ARC-9 is a multi-cohort study in mCRC including Cohort A, which enrolled patients who previously progressed on FOLFOX/FOLFIRI in combination with anti-VEGF(R) or anti-EGFR. Patients were randomized 2:1 to the etrumadenant plus zimberelimab regimen, or FOLFOX-6 + bevacizumab. Data from Cohort A will be presented when they are mature.

About Etrumadenant

Etrumadenant is an investigational small molecule, selective dual antagonist of the A2a and A2b receptors designed to prevent adenosine-mediated immunosuppression. Adenosine elicits its immunosuppressive effects within the tumor microenvironment by binding and activating adenosine-specific receptors expressed on the surface of tumor-infiltrating immune cells, which can help cancer cells evade host antitumor immunity. Once etrumadenant binds to the A2a and A2b receptors and blocks the immunosuppressive effects of adenosine, activation of antitumor immune cells may be restored, which could result in tumor cell death.
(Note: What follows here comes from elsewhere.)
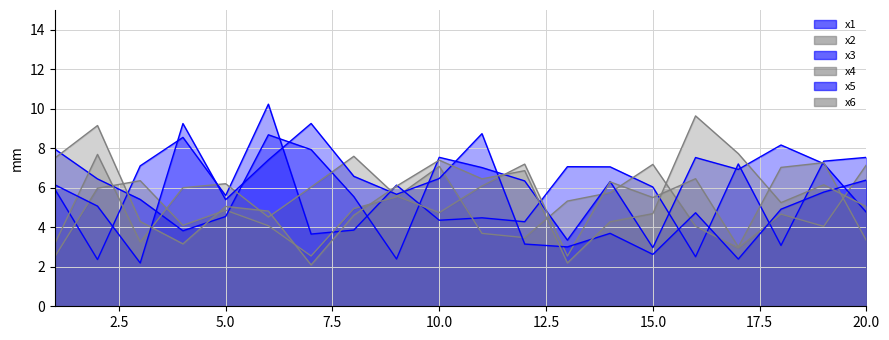

At 16, list the series in order from smallest to largest.

x1, x2, x5, x4, x3, x6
Etrumadenant is being evaluated in combination with other cancer immunotherapies, including the investigational Fc-silent anti-TIGIT monoclonal antibody domvanalimab and anti-PD-1 monoclonal antibody zimberelimab, in certain types of non-small cell lung and colorectal cancers.

About Zimberelimab

Zimberelimab is an anti-programmed cell death protein-1 (PD-1) monoclonal antibody that binds PD-1, with the goal of restoring the antitumor activity of T cells. Zimberelimab has demonstrated high affinity, selectivity and potency in various tumor types.

Zimberelimab is being evaluated in the U.S. and globally as a foundational anti-PD-1 treatment option in multiple ongoing and planned early and late-stage clinical studies in combination with other immunotherapies, including investigational Fc-silent anti-TIGIT monoclonal antibody domvanalimab and A2a/A2b adenosine receptor antagonist etrumadenant.
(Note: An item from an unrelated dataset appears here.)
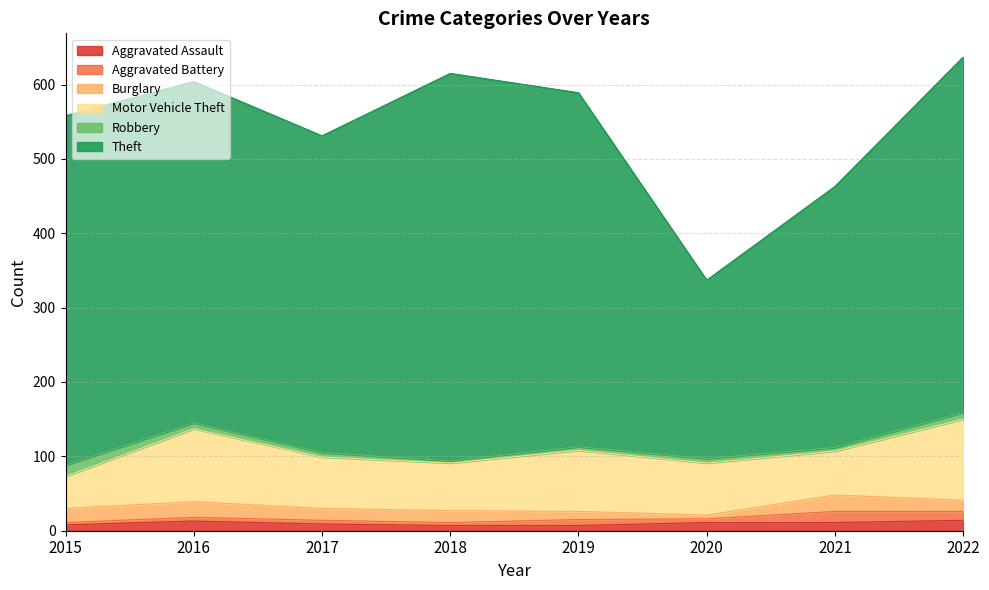

What is the value of the Burglary point at the 6th from the left?

5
Guangzhou Gloria Biosciences Co. Ltd., which holds commercialization rights for zimberelimab in greater China, has obtained approval for zimberelimab for the treatment of recurrent or metastatic cervical cancer and for relapsed or refractory classical Hodgkin’s lymphoma. Zimberelimab is not approved for any use in the U.S. or other regions outside of China. Gloria conducts its development and commercialization activities independent of Arcus and Gilead.